Australian music industry to undergo #MeToo style review

Australian music industry to undergo #MeToo style review

music

A nation-wide music industry review will be conducted to look into the prevalence and nature of sexual harm, harassment and systemic discrimination in Australia’s music industry.

The review will involve listening to stories from music professionals, conducting a series of focus groups, one-on-one interviews and information collection via online surveys.


The review will cover all sectors and professions in the national contemporary music industry, including artists, artist managers, agents, crew members, producers, promoters, studio members and freelancers with the findings to be collated into a report due for release in July 2022. 

“It is time to hear the voices of our most vulnerable members of our music industry,” Temporary Working Group announced in a statement.

“It is only through this survivor-centric approach can we understand the problems that allow for systemic abuse and sexual harassment to occur in our industry. The journey to appoint independent consultants Alex and Sam has been immense, and is a big step in pushing for real change.”

“This requires an industry-wide commitment – financially and emotionally. It is not about blame but about how we can come together to grow into a safe industry we all deserve to work in.”

ARIA CEO Annabelle Herd said she strongly supports the review and encourages all industry groups to support the review.

“This review is so important to create a safe, diverse, equitable and ultimately better industry for all who work and operate in Australian music,” she said in a statement. 

“I am confident we have the right team to move our industry forward in Ms Shehadie and Ms Turner, through a comprehensive independent review of what is happening across all levels of music and why.”

“The music industry is special, it is full of inspiring, creative and passionate people working hard and doing what they love, but it is still a workplace.”

“No one should be subjected to bullying, sexual harassment or sexual assault while at work. I strongly support this ambitious and ground-breaking industry-wide review, and call on industry businesses, organisations, and individuals to make any contribution they can to the review’s decentralised and independent funding approach.”

The review has received public support from key industry groups including Australian Recording Industry Association (ARIA), Phonographic Performance Company of Australia PPCA and Australasian Performing Right Association and Australasian Mechanical Copyright Owners Society (APRA AMCOS). 

Chief operating officer of ARIA and PPCA, Lynne Small said that anything less than a safe and equal workplace for everyone isn’t good enough.

“There are voices that need to be heard and changes that must be made in order to achieve the working environment the wonderful and passionate members of our music industry deserve,” she said in a statement.

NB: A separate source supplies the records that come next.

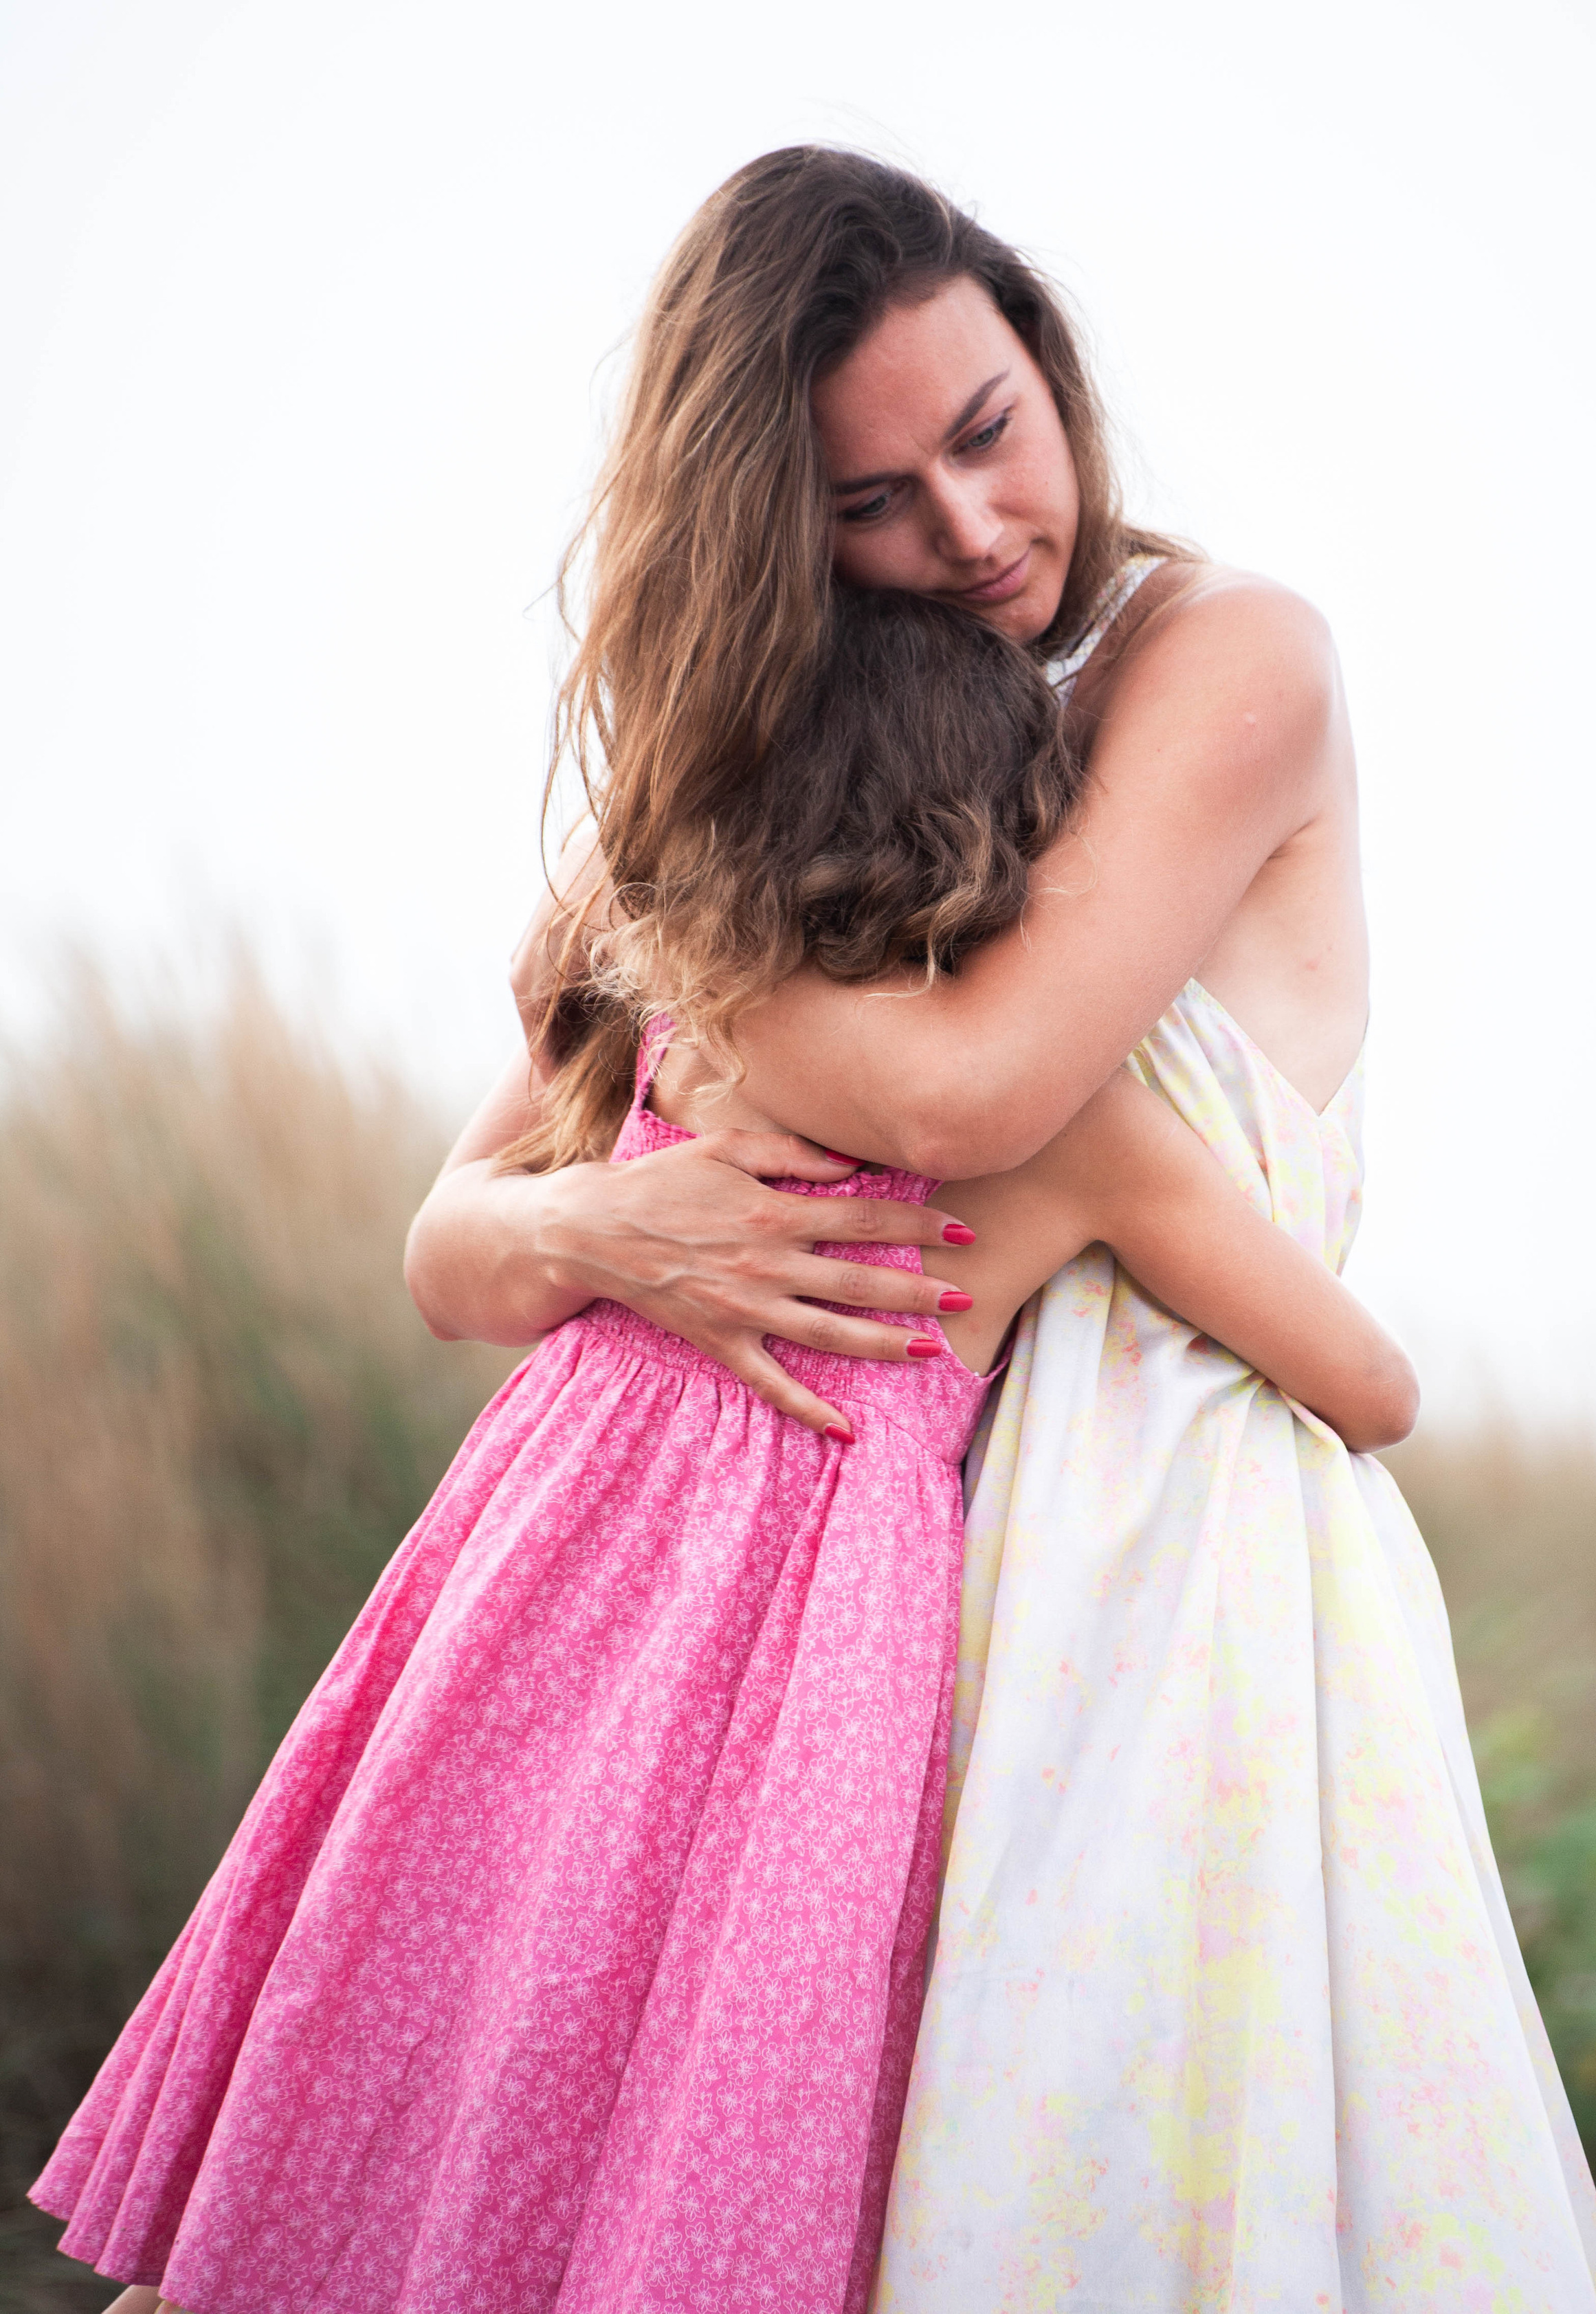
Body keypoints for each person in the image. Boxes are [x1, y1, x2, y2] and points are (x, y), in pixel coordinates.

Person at [408, 149, 1596, 2311]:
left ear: (1048, 363)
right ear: (780, 530)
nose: (969, 536)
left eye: (989, 433)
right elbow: (449, 1241)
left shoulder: (1222, 653)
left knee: (1118, 2199)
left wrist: (655, 907)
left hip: (1169, 1570)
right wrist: (620, 1224)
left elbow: (980, 1091)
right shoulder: (830, 776)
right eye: (870, 503)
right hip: (858, 1588)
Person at [36, 585, 1415, 2314]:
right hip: (809, 1674)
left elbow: (472, 1211)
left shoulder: (683, 1034)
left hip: (544, 1568)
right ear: (1019, 857)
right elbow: (1369, 1387)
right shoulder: (1072, 1134)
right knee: (705, 2098)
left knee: (450, 2010)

“I look forward to welcoming that change.”

APRA AMCOS’s chief executive Dean Ormston said it was essential his organisation was supporting this review.

“Do we step up and meet this moment and live up to the full potential of our creative promise? For APRA AMCOS, the answer is a clear ‘yes’,” Ormston said.

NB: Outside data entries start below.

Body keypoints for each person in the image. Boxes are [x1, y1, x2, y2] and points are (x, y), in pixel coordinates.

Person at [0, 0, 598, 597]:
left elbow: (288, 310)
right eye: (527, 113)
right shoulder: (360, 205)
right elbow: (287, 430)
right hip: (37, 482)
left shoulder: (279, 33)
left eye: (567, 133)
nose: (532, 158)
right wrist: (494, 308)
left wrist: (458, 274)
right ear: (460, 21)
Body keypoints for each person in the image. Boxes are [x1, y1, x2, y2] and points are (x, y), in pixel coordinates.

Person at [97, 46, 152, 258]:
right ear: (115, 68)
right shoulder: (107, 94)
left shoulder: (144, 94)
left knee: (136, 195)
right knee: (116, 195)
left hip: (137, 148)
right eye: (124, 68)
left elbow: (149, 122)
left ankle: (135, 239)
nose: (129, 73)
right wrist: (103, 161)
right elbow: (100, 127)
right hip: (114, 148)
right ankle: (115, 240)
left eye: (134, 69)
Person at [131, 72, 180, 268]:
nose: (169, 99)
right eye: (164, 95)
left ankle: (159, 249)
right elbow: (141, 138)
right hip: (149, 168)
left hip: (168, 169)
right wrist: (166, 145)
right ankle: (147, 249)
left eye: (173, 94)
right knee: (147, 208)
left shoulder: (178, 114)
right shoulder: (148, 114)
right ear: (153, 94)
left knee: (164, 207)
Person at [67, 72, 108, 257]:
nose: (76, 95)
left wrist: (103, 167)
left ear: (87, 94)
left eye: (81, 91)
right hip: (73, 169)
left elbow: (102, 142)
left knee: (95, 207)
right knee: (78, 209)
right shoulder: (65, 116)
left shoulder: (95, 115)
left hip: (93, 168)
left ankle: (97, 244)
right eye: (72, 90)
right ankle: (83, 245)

“Yes, on behalf of our music creator and publisher members, our Boards and our staff, we want to be part of a better way forward and to doing the work that we must do to effect change. That’s why we’ve supported and enabled the effort to conduct this Review from the very beginning.”

Lead consultant Alexandra Shehadie has previously undertaken culture reviews into the Australian Defence Force and Australian Police Force, and has worked with universities and residential colleges to address sexual harassment, sexual assault, and bullying. 

According to her Linkedin profile, she has also advised Qantas on strategies to enhance gender equality and inclusion in the company.

She is currently on the Advisory Board of Victoria Police’s Corporate and a member of Guthrie House, a program that supports women exiting prison to reintegrate into the community.

Sam Turner is an inclusion consultant who has worked with companies including Westpac and Microsoft.

The two have been described as “leading experts in cultural change” and selected by a panel consisting of ARIA, PPCA, APRA AMCOS, The Australia Council and Support Act and members of the Temporary Working Group.